Top of Data excerpts

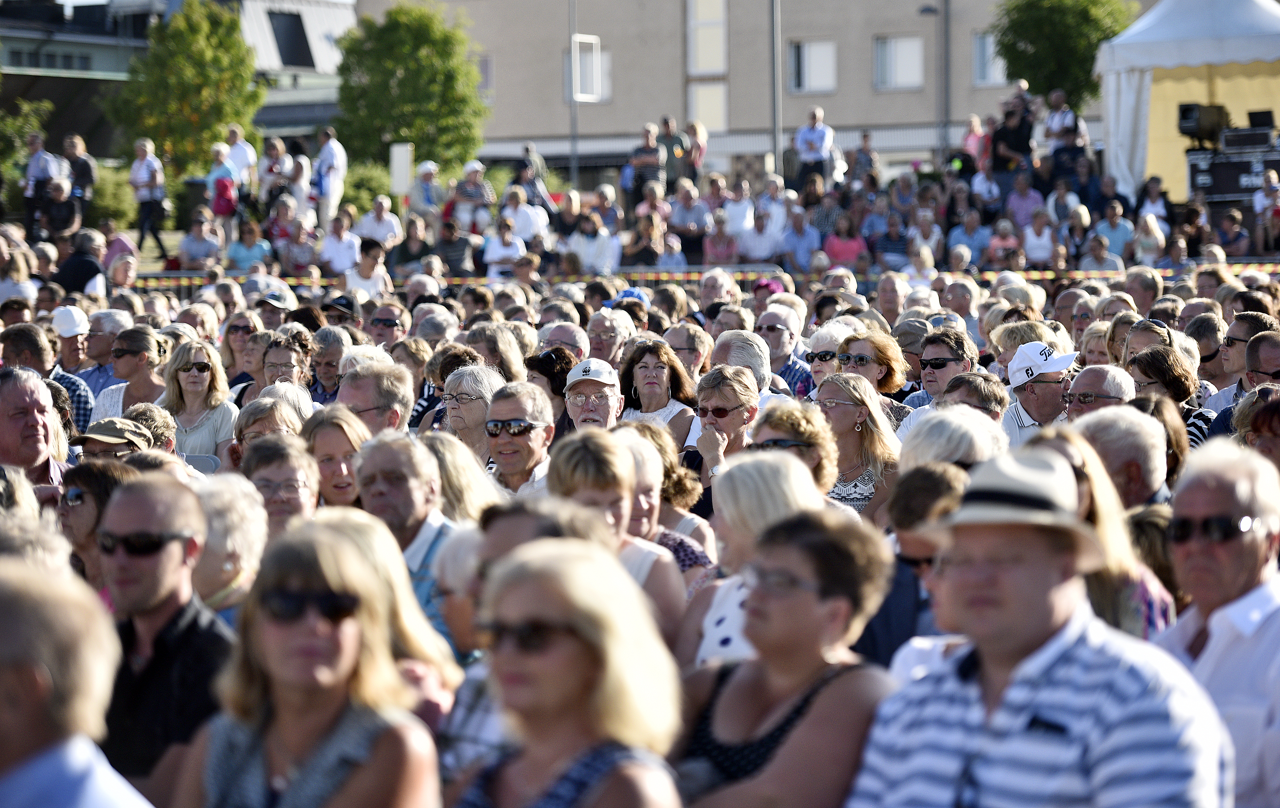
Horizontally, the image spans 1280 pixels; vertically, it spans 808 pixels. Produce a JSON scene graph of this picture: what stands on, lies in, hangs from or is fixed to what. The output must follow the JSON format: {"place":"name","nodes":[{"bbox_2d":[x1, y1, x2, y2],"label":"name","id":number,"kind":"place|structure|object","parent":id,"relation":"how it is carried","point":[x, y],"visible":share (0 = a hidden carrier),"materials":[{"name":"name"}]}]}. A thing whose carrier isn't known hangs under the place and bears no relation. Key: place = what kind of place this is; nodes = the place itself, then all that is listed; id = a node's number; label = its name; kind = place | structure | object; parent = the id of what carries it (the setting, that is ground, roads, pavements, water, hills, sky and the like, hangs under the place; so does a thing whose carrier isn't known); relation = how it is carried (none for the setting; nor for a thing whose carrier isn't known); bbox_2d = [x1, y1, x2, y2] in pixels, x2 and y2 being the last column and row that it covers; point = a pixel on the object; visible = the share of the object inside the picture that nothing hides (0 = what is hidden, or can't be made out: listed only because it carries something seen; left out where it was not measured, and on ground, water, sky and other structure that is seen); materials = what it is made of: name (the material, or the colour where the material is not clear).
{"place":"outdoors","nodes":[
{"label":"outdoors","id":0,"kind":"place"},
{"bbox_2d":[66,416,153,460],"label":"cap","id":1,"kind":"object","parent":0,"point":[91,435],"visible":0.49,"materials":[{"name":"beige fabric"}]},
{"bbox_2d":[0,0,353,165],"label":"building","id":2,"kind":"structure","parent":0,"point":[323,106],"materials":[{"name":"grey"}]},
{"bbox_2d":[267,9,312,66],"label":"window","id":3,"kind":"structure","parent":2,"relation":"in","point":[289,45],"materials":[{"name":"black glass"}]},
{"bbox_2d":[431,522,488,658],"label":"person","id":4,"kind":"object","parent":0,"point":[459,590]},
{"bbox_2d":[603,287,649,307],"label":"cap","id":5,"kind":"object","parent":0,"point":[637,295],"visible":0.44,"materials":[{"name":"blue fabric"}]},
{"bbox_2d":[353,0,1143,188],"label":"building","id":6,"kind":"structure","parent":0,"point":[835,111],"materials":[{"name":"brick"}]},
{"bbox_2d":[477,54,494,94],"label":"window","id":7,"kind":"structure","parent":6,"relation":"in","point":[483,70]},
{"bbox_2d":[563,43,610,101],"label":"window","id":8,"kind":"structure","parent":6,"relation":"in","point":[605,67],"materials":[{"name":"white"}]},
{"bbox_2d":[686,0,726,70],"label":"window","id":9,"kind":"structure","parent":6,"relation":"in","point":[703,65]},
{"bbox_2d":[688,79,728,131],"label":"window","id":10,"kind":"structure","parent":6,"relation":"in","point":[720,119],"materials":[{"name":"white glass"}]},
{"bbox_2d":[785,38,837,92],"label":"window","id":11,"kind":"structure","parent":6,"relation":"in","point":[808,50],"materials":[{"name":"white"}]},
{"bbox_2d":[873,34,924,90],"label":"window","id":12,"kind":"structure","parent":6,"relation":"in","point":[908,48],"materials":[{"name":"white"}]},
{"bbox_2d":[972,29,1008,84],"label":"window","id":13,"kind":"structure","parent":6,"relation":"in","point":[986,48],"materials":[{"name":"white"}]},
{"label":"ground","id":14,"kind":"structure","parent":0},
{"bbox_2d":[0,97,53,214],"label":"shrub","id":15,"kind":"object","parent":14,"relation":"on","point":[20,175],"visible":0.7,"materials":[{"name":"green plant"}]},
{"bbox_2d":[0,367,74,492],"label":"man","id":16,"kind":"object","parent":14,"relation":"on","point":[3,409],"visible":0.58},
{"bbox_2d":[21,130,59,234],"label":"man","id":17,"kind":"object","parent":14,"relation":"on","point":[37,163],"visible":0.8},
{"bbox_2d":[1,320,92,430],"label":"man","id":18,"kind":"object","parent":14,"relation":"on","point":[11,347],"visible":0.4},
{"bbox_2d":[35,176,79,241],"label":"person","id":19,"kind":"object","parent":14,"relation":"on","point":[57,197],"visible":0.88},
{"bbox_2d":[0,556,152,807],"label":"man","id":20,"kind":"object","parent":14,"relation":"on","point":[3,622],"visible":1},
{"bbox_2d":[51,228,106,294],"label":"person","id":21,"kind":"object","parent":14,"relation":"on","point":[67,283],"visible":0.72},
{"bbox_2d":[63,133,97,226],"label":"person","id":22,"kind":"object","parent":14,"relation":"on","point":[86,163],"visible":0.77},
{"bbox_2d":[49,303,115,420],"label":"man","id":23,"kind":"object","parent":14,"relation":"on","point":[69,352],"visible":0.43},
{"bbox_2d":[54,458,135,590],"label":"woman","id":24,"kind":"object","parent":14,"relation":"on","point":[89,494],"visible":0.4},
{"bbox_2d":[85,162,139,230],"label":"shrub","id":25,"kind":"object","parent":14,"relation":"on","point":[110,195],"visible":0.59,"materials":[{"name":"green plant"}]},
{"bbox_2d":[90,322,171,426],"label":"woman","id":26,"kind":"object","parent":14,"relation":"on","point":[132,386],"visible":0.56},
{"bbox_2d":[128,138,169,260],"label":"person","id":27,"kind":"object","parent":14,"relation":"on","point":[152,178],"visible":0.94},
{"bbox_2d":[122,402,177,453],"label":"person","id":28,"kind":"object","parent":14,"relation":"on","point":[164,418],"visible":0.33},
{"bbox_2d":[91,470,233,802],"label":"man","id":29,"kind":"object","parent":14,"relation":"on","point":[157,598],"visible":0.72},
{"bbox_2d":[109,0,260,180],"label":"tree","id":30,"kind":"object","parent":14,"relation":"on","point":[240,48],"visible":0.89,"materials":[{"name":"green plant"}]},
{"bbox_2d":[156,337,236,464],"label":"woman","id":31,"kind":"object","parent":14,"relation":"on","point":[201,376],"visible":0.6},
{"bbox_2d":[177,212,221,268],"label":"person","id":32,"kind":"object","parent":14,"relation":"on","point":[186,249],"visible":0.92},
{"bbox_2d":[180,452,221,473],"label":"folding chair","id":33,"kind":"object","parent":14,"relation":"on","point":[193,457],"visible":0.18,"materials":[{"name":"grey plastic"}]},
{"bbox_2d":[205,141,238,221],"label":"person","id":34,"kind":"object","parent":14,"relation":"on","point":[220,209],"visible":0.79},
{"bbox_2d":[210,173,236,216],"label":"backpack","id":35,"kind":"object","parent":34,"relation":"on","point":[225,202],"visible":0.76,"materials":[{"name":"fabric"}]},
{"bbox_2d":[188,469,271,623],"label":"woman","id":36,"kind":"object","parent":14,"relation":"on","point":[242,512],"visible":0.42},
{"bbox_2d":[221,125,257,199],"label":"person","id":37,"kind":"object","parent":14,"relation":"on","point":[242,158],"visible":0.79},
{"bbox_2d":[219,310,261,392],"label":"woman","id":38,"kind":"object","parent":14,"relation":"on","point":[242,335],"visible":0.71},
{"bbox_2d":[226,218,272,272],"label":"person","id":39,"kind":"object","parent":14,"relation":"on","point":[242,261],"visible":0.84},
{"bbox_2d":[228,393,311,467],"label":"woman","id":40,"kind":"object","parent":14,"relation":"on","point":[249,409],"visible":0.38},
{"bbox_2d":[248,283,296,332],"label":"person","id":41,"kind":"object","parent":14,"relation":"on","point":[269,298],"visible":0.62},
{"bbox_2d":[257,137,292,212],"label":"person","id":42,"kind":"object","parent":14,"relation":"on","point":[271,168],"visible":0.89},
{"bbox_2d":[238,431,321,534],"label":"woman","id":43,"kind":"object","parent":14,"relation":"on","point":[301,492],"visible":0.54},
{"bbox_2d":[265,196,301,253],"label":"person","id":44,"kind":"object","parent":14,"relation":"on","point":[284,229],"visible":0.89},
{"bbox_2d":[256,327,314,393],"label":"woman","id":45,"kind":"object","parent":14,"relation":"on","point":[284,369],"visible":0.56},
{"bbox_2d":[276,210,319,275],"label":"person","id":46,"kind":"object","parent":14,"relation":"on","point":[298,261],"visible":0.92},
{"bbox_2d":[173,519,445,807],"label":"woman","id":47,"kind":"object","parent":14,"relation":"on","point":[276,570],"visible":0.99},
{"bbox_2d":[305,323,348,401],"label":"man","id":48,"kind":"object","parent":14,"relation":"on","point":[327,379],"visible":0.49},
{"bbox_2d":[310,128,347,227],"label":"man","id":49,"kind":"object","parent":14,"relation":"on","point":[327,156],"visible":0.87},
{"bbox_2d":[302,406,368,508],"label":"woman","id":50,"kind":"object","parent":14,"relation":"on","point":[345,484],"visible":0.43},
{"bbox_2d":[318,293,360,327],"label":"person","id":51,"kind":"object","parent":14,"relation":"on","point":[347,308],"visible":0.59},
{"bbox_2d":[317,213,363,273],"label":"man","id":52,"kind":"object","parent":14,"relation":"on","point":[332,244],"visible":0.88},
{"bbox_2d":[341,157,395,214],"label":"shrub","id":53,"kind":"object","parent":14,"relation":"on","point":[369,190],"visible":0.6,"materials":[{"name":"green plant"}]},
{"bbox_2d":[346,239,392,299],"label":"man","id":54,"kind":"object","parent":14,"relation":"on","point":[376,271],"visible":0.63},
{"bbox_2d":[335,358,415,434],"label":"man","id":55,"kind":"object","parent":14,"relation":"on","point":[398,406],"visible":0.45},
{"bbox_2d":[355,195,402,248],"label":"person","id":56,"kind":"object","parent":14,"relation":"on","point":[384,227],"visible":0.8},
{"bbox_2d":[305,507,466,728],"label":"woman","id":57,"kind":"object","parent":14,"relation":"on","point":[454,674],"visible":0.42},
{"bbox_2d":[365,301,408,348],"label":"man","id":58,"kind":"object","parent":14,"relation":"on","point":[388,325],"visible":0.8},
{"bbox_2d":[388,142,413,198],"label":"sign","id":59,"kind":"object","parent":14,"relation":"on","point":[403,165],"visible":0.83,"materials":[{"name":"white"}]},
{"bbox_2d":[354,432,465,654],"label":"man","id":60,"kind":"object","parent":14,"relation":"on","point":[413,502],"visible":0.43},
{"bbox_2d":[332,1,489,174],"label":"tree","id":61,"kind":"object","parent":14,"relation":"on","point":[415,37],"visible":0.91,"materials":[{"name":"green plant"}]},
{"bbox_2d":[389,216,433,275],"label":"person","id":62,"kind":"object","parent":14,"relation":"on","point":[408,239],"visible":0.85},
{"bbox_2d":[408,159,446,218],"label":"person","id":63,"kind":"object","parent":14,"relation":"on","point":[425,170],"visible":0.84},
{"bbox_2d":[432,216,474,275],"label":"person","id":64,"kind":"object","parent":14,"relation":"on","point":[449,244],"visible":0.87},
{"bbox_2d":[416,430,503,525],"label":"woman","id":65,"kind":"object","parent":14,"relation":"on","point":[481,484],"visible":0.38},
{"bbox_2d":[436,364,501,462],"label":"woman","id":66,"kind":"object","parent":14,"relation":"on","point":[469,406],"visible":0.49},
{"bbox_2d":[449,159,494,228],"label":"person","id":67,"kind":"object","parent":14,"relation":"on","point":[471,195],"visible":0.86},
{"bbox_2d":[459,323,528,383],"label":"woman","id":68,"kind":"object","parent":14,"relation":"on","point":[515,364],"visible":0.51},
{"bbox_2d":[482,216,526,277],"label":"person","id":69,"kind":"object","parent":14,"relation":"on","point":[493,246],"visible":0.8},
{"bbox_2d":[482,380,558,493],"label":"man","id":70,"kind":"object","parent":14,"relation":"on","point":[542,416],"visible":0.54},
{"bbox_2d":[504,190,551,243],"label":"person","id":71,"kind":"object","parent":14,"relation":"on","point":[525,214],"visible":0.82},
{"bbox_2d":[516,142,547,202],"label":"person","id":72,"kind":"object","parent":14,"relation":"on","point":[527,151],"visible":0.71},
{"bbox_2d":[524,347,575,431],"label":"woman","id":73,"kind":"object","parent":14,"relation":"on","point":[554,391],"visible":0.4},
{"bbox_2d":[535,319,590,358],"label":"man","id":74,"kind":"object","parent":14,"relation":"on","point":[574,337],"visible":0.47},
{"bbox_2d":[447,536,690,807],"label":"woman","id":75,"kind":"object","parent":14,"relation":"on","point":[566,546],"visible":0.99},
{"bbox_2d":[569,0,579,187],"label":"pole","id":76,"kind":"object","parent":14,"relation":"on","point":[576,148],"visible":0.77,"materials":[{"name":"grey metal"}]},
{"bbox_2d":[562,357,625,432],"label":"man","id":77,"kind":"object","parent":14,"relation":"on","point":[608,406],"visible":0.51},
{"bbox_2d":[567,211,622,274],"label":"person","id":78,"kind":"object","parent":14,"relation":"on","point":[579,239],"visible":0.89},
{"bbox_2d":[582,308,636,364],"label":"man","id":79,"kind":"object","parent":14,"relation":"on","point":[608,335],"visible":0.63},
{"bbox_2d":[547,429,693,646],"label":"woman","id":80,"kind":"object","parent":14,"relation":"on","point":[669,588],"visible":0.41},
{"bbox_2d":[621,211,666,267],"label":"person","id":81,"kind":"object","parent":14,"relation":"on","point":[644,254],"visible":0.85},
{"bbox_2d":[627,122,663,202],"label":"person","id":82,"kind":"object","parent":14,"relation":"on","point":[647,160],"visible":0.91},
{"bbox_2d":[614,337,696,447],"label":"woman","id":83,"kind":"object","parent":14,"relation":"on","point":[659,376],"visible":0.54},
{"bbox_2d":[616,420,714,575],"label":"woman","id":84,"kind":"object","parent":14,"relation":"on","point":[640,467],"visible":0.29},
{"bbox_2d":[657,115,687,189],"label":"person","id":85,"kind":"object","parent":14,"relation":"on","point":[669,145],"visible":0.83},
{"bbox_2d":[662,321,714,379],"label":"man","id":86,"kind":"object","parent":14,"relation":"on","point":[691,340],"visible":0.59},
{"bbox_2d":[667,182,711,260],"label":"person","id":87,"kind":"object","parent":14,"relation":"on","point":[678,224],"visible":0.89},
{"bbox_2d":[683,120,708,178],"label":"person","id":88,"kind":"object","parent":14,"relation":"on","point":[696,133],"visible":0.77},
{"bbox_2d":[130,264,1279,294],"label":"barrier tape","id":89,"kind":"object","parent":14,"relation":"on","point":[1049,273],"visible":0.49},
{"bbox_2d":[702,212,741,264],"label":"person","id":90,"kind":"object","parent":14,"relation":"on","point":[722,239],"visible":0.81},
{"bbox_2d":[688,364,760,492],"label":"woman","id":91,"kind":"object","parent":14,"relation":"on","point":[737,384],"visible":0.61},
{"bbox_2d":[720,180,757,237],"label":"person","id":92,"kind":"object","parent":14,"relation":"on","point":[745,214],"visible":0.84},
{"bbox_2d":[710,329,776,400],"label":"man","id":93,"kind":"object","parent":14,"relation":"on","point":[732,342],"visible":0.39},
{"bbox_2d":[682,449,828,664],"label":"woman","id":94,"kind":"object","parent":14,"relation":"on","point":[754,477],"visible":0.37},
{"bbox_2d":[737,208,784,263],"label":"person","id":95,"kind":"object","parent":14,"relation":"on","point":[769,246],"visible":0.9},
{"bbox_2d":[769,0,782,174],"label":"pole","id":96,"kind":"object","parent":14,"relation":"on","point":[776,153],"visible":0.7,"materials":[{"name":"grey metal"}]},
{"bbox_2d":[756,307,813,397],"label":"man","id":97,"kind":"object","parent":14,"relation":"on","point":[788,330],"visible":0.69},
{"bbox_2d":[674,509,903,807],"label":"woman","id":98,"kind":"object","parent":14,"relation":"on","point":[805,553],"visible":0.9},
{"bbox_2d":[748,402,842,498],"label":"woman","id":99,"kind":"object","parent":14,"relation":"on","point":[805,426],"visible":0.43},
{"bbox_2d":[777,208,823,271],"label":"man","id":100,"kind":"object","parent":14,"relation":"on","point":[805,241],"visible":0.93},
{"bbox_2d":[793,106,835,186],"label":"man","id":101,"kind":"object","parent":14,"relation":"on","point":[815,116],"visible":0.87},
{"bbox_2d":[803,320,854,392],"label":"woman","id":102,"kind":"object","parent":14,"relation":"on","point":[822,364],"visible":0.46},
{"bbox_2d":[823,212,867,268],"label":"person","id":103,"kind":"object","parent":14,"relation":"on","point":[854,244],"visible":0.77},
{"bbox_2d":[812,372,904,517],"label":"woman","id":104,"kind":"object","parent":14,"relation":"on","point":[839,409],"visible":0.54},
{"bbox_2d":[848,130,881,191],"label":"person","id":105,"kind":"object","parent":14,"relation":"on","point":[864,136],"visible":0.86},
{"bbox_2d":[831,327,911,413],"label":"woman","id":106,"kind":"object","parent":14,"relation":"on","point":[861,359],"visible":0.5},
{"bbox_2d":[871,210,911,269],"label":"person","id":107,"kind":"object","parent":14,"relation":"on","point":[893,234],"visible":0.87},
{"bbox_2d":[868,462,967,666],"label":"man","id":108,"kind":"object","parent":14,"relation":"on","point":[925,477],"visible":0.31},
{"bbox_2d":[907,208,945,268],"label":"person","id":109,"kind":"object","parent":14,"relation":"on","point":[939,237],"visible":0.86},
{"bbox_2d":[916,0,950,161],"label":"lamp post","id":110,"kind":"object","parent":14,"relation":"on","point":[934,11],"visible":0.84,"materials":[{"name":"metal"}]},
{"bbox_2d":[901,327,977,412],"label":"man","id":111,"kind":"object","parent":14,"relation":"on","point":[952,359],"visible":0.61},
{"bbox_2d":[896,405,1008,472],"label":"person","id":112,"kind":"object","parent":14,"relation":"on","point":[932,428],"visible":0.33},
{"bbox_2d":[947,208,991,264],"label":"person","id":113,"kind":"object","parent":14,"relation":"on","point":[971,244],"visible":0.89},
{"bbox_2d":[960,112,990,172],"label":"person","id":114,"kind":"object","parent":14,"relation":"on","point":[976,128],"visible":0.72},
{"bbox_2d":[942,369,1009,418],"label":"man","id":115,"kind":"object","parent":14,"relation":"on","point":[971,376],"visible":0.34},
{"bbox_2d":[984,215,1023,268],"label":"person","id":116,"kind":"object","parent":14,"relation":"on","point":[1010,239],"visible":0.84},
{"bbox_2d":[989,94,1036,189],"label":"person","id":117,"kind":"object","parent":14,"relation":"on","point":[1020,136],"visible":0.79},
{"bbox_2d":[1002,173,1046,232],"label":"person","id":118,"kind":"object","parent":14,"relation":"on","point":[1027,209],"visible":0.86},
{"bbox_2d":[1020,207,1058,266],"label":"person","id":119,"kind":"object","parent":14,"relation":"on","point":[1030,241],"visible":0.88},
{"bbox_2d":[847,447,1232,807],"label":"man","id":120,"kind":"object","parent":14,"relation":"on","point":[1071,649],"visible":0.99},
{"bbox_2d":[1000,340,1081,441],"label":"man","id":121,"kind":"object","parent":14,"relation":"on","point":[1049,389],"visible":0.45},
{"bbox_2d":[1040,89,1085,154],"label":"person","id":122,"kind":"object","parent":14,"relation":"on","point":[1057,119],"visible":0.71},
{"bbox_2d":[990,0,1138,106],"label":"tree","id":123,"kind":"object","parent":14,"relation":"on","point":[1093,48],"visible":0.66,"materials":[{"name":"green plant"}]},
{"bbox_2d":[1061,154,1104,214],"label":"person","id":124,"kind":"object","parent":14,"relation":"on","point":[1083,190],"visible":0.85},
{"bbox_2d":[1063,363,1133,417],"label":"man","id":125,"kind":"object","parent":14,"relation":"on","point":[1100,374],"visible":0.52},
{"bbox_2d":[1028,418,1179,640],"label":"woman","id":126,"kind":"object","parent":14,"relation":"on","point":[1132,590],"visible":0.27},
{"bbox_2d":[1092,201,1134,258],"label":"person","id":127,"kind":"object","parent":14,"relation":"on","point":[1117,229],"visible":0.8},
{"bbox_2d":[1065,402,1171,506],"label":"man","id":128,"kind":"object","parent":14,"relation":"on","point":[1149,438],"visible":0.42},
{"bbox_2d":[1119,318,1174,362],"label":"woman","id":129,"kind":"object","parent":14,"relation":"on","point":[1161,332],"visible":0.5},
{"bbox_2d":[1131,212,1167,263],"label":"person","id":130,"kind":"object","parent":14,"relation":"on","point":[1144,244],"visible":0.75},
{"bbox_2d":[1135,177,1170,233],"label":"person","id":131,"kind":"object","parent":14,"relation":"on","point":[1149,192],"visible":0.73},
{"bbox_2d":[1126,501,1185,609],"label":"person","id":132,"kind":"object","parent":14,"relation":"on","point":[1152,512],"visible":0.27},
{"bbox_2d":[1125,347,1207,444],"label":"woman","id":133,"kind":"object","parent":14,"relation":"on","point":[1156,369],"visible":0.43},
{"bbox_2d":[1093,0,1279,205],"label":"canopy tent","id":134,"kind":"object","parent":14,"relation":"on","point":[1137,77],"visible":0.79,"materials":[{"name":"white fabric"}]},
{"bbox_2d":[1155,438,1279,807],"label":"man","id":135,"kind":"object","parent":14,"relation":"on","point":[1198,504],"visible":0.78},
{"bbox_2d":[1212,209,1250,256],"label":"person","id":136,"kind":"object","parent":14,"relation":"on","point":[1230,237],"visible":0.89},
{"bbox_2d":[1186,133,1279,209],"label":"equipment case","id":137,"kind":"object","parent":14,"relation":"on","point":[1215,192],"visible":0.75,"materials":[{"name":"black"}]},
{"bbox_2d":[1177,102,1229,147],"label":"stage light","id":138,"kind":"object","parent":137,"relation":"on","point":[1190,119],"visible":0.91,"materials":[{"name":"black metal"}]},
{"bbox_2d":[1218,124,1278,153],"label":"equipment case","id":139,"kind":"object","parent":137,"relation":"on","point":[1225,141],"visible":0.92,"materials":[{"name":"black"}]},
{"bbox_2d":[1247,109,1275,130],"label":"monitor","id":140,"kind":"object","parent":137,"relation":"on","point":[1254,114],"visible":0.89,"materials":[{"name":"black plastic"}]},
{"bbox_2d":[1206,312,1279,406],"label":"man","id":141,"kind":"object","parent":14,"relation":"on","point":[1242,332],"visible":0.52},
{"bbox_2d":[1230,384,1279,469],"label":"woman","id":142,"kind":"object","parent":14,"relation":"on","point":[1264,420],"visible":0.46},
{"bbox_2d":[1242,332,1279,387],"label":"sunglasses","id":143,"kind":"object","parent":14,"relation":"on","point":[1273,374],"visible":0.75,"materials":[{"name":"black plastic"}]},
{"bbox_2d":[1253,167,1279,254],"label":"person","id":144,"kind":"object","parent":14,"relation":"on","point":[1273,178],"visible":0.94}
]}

Bottom of Data excerpts

> _What this task involves_: Among the entries, copy every line containing the word "shrub".

> _Response to the exercise_:
{"bbox_2d":[0,97,53,214],"label":"shrub","id":15,"kind":"object","parent":14,"relation":"on","point":[20,175],"visible":0.7,"materials":[{"name":"green plant"}]},
{"bbox_2d":[85,162,139,230],"label":"shrub","id":25,"kind":"object","parent":14,"relation":"on","point":[110,195],"visible":0.59,"materials":[{"name":"green plant"}]},
{"bbox_2d":[341,157,395,214],"label":"shrub","id":53,"kind":"object","parent":14,"relation":"on","point":[369,190],"visible":0.6,"materials":[{"name":"green plant"}]},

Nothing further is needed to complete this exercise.